I want to be able to temporarily plug in the root drive of another host to my laptop and run propellor to re-image the drive with the properties of the host it belongs to. This is especially useful when the drive is too large to make a DiskImage on my laptop.

Open design questions:

  • How to uniquely identify which removable drive belongs to which Host? Could use partition uuids for updating an already imaged drive, but not for the initial build.

    /dev/disk/by-id/ seems a good way to go. Eg for a USB drive I have, "/dev/disk/by-id/usb-LaCie_iamaKey_37637172f536ba-0:0" probably uniquely identifies it, at least as long as the manufacturer is not reusing serial numbers.
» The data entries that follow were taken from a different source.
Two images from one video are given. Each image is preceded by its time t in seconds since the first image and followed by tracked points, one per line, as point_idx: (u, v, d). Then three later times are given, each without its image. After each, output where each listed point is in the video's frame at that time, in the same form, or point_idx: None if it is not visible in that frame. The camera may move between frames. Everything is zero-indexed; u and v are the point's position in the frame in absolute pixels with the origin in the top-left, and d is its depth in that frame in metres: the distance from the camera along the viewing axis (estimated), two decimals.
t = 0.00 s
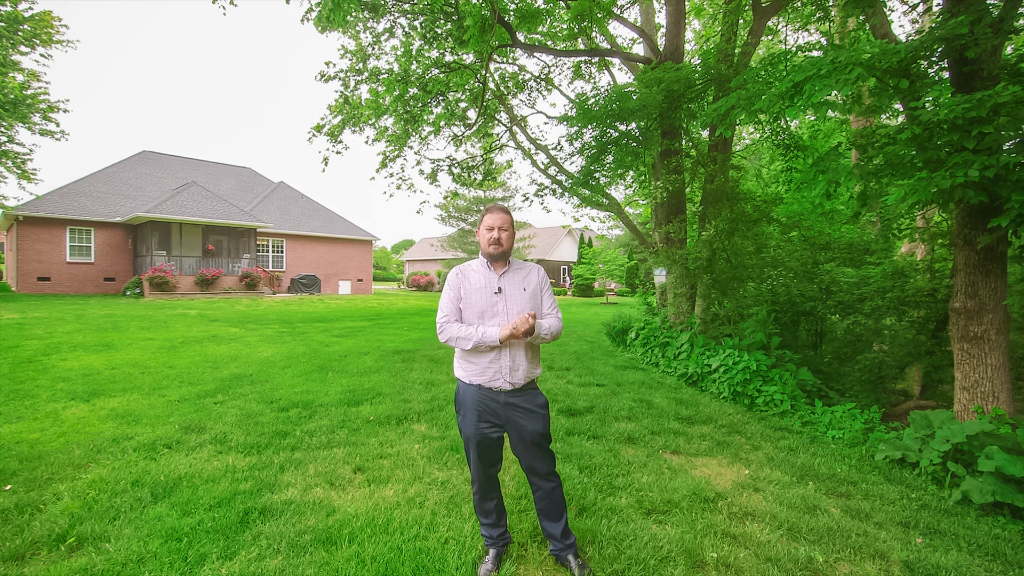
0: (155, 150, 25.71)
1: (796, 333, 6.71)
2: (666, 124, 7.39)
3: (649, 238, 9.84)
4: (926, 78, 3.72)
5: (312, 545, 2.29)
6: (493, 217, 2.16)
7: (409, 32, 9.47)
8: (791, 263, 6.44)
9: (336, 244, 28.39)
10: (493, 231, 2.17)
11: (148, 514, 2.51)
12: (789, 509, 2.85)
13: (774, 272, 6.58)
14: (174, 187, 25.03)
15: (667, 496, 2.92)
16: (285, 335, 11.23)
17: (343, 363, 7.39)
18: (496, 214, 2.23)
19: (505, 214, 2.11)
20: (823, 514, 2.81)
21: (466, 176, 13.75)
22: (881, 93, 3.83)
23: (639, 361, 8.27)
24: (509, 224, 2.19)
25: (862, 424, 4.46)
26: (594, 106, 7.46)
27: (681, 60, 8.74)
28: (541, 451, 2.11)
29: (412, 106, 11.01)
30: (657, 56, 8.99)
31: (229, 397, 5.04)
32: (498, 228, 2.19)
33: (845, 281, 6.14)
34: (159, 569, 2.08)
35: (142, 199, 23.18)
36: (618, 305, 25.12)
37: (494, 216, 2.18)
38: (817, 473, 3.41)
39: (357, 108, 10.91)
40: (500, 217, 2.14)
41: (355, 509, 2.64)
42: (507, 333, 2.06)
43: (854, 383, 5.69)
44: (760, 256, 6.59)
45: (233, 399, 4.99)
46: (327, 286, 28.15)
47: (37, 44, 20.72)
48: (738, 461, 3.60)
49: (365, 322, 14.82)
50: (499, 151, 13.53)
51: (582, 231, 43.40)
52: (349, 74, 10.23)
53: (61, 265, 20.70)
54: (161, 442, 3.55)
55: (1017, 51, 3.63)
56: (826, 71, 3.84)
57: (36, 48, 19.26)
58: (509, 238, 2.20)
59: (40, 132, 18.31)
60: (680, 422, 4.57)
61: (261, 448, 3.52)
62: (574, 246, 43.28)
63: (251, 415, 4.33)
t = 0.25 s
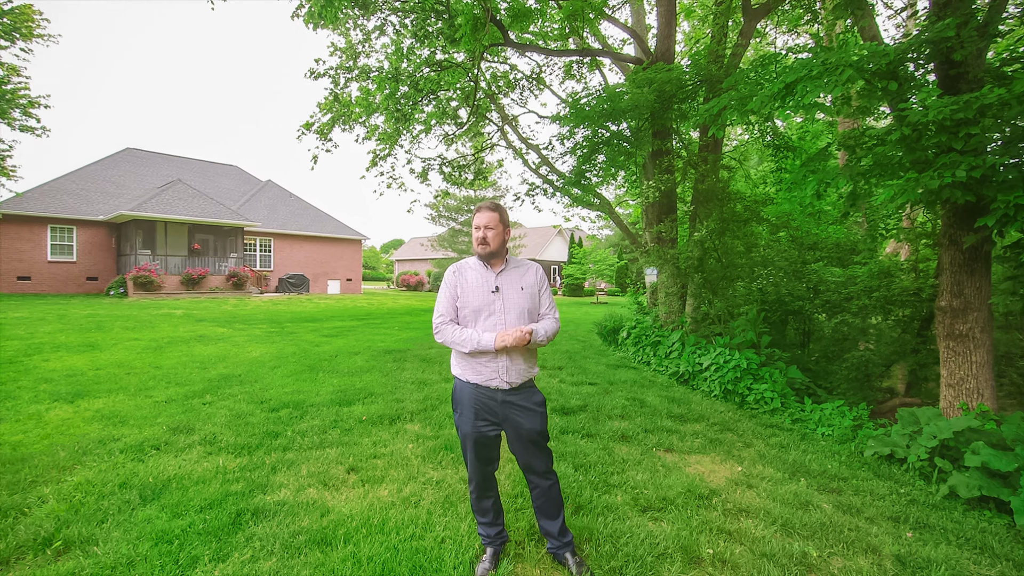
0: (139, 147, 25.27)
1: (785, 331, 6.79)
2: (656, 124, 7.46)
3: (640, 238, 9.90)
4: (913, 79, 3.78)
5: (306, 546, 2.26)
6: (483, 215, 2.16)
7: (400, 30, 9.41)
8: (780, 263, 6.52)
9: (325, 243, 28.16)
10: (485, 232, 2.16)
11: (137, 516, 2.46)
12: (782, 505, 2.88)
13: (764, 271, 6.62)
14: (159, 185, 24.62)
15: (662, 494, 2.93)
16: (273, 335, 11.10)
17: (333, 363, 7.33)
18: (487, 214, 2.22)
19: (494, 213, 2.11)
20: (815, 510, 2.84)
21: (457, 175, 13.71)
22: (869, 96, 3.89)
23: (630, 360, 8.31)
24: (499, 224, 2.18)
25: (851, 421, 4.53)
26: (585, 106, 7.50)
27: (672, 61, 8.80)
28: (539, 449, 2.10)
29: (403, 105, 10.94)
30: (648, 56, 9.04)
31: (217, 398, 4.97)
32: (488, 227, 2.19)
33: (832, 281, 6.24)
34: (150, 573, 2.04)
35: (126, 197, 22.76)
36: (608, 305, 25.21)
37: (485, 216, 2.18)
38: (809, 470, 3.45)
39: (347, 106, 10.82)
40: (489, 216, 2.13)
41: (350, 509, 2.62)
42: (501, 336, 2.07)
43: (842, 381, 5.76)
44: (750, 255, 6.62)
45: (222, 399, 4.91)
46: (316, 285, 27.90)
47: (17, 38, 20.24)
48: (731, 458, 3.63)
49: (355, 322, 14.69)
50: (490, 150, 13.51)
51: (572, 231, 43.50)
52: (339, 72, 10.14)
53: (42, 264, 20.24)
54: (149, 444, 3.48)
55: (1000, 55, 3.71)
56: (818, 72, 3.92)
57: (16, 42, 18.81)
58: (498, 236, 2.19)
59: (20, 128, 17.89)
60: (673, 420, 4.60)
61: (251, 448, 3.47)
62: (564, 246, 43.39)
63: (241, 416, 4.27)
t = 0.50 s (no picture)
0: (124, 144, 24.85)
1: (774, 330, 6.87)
2: (648, 125, 7.53)
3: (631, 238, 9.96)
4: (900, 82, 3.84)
5: (301, 547, 2.24)
6: (474, 213, 2.18)
7: (390, 28, 9.36)
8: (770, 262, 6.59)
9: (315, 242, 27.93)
10: (478, 230, 2.18)
11: (127, 518, 2.42)
12: (774, 500, 2.91)
13: (754, 271, 6.60)
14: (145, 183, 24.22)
15: (657, 491, 2.95)
16: (262, 335, 10.99)
17: (324, 363, 7.27)
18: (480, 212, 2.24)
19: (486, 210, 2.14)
20: (807, 505, 2.88)
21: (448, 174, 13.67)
22: (858, 98, 3.95)
23: (622, 359, 8.35)
24: (492, 220, 2.19)
25: (840, 418, 4.60)
26: (577, 106, 7.55)
27: (663, 61, 8.86)
28: (536, 447, 2.11)
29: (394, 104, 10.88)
30: (639, 57, 9.09)
31: (206, 398, 4.90)
32: (481, 224, 2.20)
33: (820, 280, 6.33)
34: None
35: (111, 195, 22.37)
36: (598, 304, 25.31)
37: (477, 213, 2.21)
38: (799, 466, 3.50)
39: (337, 104, 10.74)
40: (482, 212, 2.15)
41: (345, 509, 2.60)
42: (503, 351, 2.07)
43: (830, 379, 5.85)
44: (740, 255, 6.60)
45: (211, 400, 4.85)
46: (306, 285, 27.65)
47: None
48: (724, 455, 3.67)
49: (345, 322, 14.60)
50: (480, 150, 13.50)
51: (562, 231, 43.62)
52: (329, 70, 10.05)
53: (23, 263, 19.80)
54: (137, 445, 3.43)
55: (984, 59, 3.79)
56: (808, 75, 3.98)
57: None
58: (491, 233, 2.20)
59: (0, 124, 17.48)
60: (665, 418, 4.64)
61: (243, 449, 3.43)
62: (554, 246, 43.51)
63: (231, 417, 4.22)
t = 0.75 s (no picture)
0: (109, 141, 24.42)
1: (764, 329, 6.95)
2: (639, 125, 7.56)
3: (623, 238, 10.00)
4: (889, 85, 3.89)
5: (298, 548, 2.23)
6: (472, 212, 2.15)
7: (380, 26, 9.30)
8: (760, 262, 6.67)
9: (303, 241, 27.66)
10: (473, 230, 2.15)
11: (117, 521, 2.38)
12: (767, 496, 2.95)
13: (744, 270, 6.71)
14: (130, 181, 23.82)
15: (652, 488, 2.98)
16: (251, 335, 10.87)
17: (315, 364, 7.21)
18: (478, 210, 2.20)
19: (482, 211, 2.10)
20: (799, 501, 2.92)
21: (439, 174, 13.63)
22: (846, 100, 4.01)
23: (614, 359, 8.39)
24: (488, 219, 2.16)
25: (829, 415, 4.67)
26: (568, 106, 7.58)
27: (655, 62, 8.91)
28: (534, 445, 2.12)
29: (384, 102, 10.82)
30: (630, 58, 9.13)
31: (196, 399, 4.83)
32: (478, 223, 2.18)
33: (809, 280, 6.43)
34: None
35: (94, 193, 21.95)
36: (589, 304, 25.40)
37: (474, 212, 2.16)
38: (791, 462, 3.55)
39: (327, 102, 10.66)
40: (477, 212, 2.12)
41: (340, 509, 2.58)
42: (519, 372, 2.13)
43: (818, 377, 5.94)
44: (730, 255, 6.71)
45: (201, 401, 4.78)
46: (295, 285, 27.39)
47: None
48: (717, 453, 3.70)
49: (335, 322, 14.48)
50: (471, 149, 13.46)
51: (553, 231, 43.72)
52: (319, 67, 9.97)
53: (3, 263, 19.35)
54: (126, 447, 3.37)
55: (969, 63, 3.87)
56: (799, 76, 4.02)
57: None
58: (488, 232, 2.18)
59: None
60: (658, 416, 4.67)
61: (234, 450, 3.39)
62: (545, 246, 43.60)
63: (221, 418, 4.16)
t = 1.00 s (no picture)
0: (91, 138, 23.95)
1: (754, 328, 7.04)
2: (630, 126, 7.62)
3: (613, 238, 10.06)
4: (876, 87, 3.99)
5: (295, 548, 2.21)
6: (473, 212, 2.15)
7: (371, 25, 9.25)
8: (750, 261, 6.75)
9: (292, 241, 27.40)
10: (474, 230, 2.14)
11: (109, 524, 2.34)
12: (761, 493, 2.99)
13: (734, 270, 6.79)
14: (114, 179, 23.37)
15: (648, 485, 3.00)
16: (239, 336, 10.73)
17: (305, 364, 7.15)
18: (478, 210, 2.21)
19: (483, 212, 2.10)
20: (792, 496, 2.97)
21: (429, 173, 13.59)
22: (834, 103, 4.09)
23: (605, 358, 8.43)
24: (489, 218, 2.16)
25: (818, 412, 4.74)
26: (559, 106, 7.63)
27: (645, 64, 8.97)
28: (533, 442, 2.13)
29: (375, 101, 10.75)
30: (621, 59, 9.19)
31: (184, 401, 4.76)
32: (478, 224, 2.18)
33: (797, 280, 6.53)
34: None
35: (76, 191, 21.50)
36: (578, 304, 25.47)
37: (475, 212, 2.17)
38: (782, 459, 3.60)
39: (317, 101, 10.57)
40: (478, 212, 2.12)
41: (337, 510, 2.56)
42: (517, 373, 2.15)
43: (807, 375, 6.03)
44: (721, 255, 6.78)
45: (190, 402, 4.71)
46: (283, 284, 27.10)
47: None
48: (710, 450, 3.75)
49: (324, 322, 14.36)
50: (462, 149, 13.44)
51: (543, 231, 43.80)
52: (309, 65, 9.88)
53: None
54: (115, 449, 3.31)
55: (951, 68, 3.97)
56: (790, 78, 4.08)
57: None
58: (489, 233, 2.19)
59: None
60: (651, 415, 4.71)
61: (226, 451, 3.35)
62: (535, 246, 43.66)
63: (212, 419, 4.11)
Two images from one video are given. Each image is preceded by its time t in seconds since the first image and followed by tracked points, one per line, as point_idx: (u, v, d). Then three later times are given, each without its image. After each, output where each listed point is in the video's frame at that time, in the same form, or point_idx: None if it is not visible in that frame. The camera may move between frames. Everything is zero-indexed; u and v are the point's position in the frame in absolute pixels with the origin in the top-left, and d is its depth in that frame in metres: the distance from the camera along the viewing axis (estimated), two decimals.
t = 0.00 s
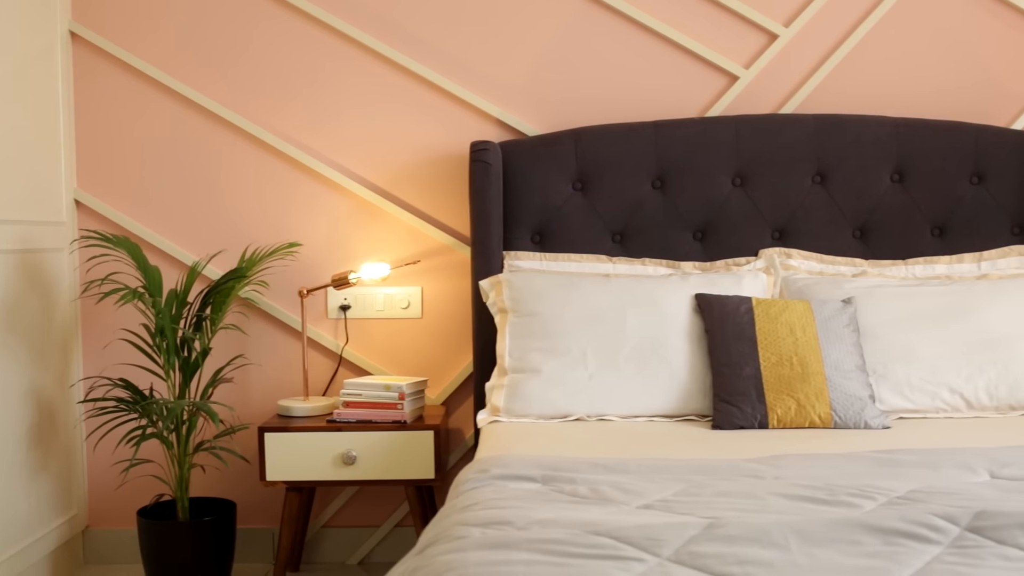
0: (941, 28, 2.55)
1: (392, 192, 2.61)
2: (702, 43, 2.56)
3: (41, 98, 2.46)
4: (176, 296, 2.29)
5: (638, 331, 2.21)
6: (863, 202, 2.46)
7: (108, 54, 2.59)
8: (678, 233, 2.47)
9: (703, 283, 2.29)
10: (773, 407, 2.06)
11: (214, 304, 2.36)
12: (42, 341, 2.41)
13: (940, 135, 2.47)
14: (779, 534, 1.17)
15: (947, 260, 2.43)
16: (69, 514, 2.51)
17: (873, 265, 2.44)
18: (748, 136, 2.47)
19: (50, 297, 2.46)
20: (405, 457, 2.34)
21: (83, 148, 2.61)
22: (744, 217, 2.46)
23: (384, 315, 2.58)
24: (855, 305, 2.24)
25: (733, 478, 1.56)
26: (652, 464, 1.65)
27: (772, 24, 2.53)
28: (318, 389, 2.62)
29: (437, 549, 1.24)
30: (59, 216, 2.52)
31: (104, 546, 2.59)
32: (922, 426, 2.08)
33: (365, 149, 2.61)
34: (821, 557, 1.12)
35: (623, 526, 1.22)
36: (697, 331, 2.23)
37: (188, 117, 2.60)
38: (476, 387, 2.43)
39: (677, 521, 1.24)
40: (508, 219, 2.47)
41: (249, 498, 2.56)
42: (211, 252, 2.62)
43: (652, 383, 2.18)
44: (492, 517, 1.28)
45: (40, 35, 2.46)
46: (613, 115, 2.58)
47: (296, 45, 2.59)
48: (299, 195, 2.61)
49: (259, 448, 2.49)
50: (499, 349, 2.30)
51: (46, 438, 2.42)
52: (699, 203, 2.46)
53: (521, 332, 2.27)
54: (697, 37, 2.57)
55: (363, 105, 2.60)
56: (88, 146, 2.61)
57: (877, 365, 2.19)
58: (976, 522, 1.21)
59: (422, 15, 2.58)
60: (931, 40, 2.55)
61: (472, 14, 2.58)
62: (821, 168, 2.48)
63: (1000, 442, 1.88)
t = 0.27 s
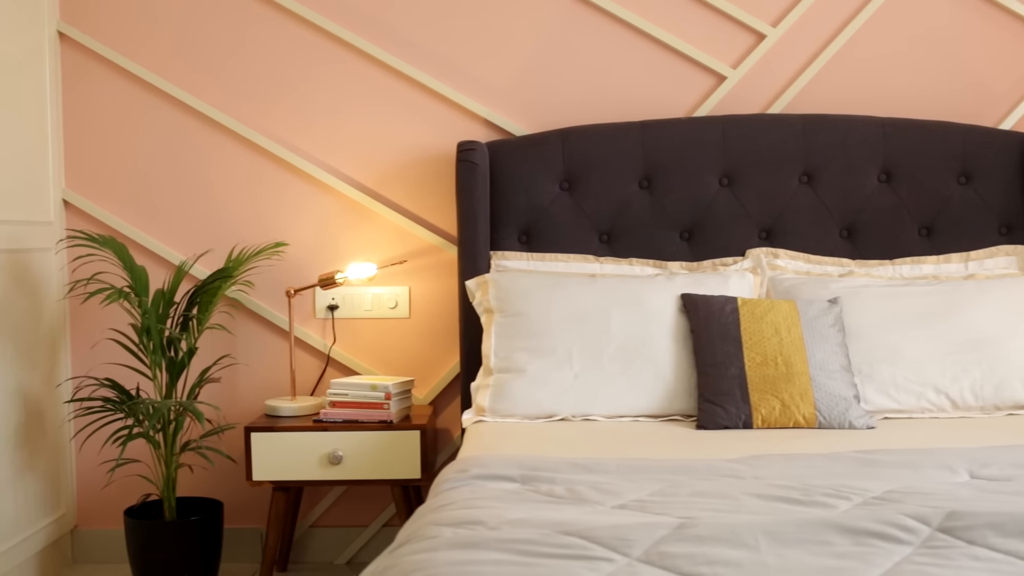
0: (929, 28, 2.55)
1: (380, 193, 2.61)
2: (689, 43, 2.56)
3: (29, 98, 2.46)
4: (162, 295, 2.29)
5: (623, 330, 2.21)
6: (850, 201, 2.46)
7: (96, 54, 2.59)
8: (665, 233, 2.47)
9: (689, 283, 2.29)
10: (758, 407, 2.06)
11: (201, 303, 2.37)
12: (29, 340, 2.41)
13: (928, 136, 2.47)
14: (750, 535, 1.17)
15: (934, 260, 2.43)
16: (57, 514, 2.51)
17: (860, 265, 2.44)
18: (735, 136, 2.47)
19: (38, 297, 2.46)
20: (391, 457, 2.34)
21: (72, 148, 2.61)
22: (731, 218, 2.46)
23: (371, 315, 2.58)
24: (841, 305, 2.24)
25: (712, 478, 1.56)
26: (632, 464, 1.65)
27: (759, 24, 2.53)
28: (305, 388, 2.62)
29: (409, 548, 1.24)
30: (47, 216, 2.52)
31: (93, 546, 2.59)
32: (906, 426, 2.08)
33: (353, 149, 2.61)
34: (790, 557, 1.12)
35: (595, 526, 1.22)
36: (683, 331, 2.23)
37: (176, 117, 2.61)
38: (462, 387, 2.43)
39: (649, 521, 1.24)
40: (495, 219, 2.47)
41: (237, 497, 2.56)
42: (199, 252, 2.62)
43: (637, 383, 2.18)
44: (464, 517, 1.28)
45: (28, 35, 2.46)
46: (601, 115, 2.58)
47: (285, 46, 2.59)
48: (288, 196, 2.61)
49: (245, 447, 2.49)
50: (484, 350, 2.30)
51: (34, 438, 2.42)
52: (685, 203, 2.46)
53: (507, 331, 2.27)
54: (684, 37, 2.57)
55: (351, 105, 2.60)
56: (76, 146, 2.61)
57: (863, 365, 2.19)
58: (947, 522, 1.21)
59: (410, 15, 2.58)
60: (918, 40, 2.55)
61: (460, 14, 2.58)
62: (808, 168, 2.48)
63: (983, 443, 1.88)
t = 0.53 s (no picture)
0: (916, 28, 2.55)
1: (368, 193, 2.61)
2: (677, 43, 2.56)
3: (16, 98, 2.47)
4: (148, 295, 2.29)
5: (608, 330, 2.21)
6: (837, 201, 2.46)
7: (84, 54, 2.59)
8: (652, 233, 2.47)
9: (675, 283, 2.29)
10: (742, 407, 2.06)
11: (187, 304, 2.37)
12: (16, 339, 2.41)
13: (915, 136, 2.48)
14: (719, 535, 1.17)
15: (921, 260, 2.43)
16: (45, 514, 2.52)
17: (847, 265, 2.44)
18: (722, 136, 2.47)
19: (25, 297, 2.47)
20: (378, 456, 2.34)
21: (60, 149, 2.61)
22: (718, 218, 2.46)
23: (359, 315, 2.58)
24: (826, 305, 2.24)
25: (691, 478, 1.56)
26: (612, 464, 1.64)
27: (746, 24, 2.53)
28: (293, 388, 2.62)
29: (380, 548, 1.24)
30: (35, 216, 2.53)
31: (81, 545, 2.60)
32: (891, 426, 2.08)
33: (341, 149, 2.61)
34: (759, 557, 1.12)
35: (565, 526, 1.22)
36: (669, 330, 2.23)
37: (164, 117, 2.61)
38: (449, 387, 2.43)
39: (620, 521, 1.24)
40: (482, 219, 2.47)
41: (224, 497, 2.56)
42: (187, 251, 2.62)
43: (622, 383, 2.17)
44: (436, 517, 1.28)
45: (15, 35, 2.47)
46: (588, 115, 2.58)
47: (273, 47, 2.60)
48: (276, 196, 2.61)
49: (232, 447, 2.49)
50: (470, 350, 2.30)
51: (20, 438, 2.42)
52: (673, 203, 2.46)
53: (492, 332, 2.27)
54: (672, 37, 2.56)
55: (339, 106, 2.60)
56: (64, 147, 2.61)
57: (848, 365, 2.19)
58: (918, 523, 1.20)
59: (397, 15, 2.59)
60: (905, 40, 2.55)
61: (448, 14, 2.58)
62: (795, 168, 2.48)
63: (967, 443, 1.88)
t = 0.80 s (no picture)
0: (904, 28, 2.55)
1: (356, 193, 2.61)
2: (664, 42, 2.56)
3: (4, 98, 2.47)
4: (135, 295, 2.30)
5: (593, 330, 2.21)
6: (825, 201, 2.47)
7: (72, 54, 2.60)
8: (639, 233, 2.47)
9: (661, 283, 2.29)
10: (727, 407, 2.06)
11: (174, 304, 2.37)
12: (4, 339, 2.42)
13: (902, 136, 2.48)
14: (690, 535, 1.17)
15: (908, 260, 2.43)
16: (33, 513, 2.52)
17: (834, 265, 2.44)
18: (709, 135, 2.47)
19: (13, 297, 2.47)
20: (364, 456, 2.34)
21: (48, 148, 2.61)
22: (705, 218, 2.46)
23: (347, 315, 2.58)
24: (812, 305, 2.24)
25: (669, 478, 1.56)
26: (591, 464, 1.64)
27: (734, 24, 2.53)
28: (281, 388, 2.62)
29: (353, 547, 1.24)
30: (23, 216, 2.53)
31: (69, 546, 2.60)
32: (876, 426, 2.07)
33: (329, 149, 2.61)
34: (729, 558, 1.12)
35: (537, 526, 1.22)
36: (654, 330, 2.23)
37: (152, 117, 2.61)
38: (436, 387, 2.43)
39: (592, 521, 1.24)
40: (469, 219, 2.47)
41: (211, 497, 2.56)
42: (175, 251, 2.62)
43: (607, 383, 2.17)
44: (409, 517, 1.29)
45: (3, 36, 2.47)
46: (576, 115, 2.58)
47: (262, 48, 2.60)
48: (266, 197, 2.61)
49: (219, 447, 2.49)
50: (456, 350, 2.30)
51: (7, 438, 2.42)
52: (660, 203, 2.46)
53: (478, 332, 2.27)
54: (659, 37, 2.56)
55: (327, 106, 2.60)
56: (53, 146, 2.61)
57: (834, 365, 2.19)
58: (890, 523, 1.20)
59: (385, 15, 2.59)
60: (892, 40, 2.55)
61: (435, 14, 2.58)
62: (782, 168, 2.48)
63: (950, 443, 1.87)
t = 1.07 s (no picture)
0: (892, 28, 2.55)
1: (344, 193, 2.61)
2: (652, 42, 2.56)
3: None
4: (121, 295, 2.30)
5: (579, 330, 2.21)
6: (812, 201, 2.46)
7: (61, 54, 2.60)
8: (627, 233, 2.47)
9: (648, 283, 2.29)
10: (712, 407, 2.05)
11: (161, 304, 2.37)
12: None
13: (889, 136, 2.48)
14: (662, 536, 1.17)
15: (896, 260, 2.43)
16: (22, 513, 2.52)
17: (821, 265, 2.44)
18: (697, 135, 2.47)
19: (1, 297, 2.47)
20: (350, 456, 2.34)
21: (37, 148, 2.62)
22: (692, 218, 2.46)
23: (335, 315, 2.58)
24: (799, 305, 2.23)
25: (649, 478, 1.56)
26: (573, 464, 1.64)
27: (722, 24, 2.53)
28: (269, 388, 2.62)
29: (327, 547, 1.24)
30: (11, 216, 2.53)
31: (58, 546, 2.60)
32: (861, 427, 2.07)
33: (317, 149, 2.61)
34: (699, 558, 1.12)
35: (510, 526, 1.22)
36: (641, 331, 2.23)
37: (140, 116, 2.61)
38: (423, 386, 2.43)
39: (566, 521, 1.24)
40: (456, 219, 2.47)
41: (200, 497, 2.57)
42: (163, 251, 2.63)
43: (593, 383, 2.17)
44: (384, 517, 1.29)
45: None
46: (564, 115, 2.58)
47: (251, 48, 2.60)
48: (254, 197, 2.61)
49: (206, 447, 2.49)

    One problem with /dev/disk/by-id/ is, if a removable drive is attached on a different bus (ie, a SATA drive might be connected via SATA or a USB dock), it won't appear the same there.

    Could instead use eg udevadm info --query=all -n /dev/sdb, which breaks out ID_SERIAL. However, this would be harder for the user to look up. Or, could parse the /dev/disk/by-id/ name, excluding the bus part of it.

    Question: When using microsd card adapter, does the serial number pass through so different microsds can be distinguished?

    Checked this, and two microsd card adapters from different manufacturers with different microsd cards have the same by-id. Those must have no serial number..

    Also, a USB SD/microSD reader had the same by-id for multiple cards.

    For disks with a MBR, there's a disk identifier / volume id, which should uniquely identify that disk, as long as propellor does not overwrite the MBR when imaging it. And, GPT has a similar disk GUID.

    /dev/disk/by-partuuid exposes this. Some documentation suggests it's GPT-only, but my laptop is not GPT and its MBR disk identifier shows up there. Oddly, that points to /dev/sda1 and not /dev/sda.

    blkid can also display it, as the PTUUID, which works for both GPT and MBT. --Joey

    root@darkstar:/home/joey>blkid /dev/sda /dev/sda: PTUUID="d0497bc6" PTTYPE="dos"

  • Should an already imaged drive be updated incrementally or re-imaged? Seems both cases would be useful, the former especially for incrementally configuring it, the latter to bring it up from a clean state. If it defaults to updating, the user could force a re-image by deleting the partitions from the drive manually.

secret-project has some code for /target which might be reusable here.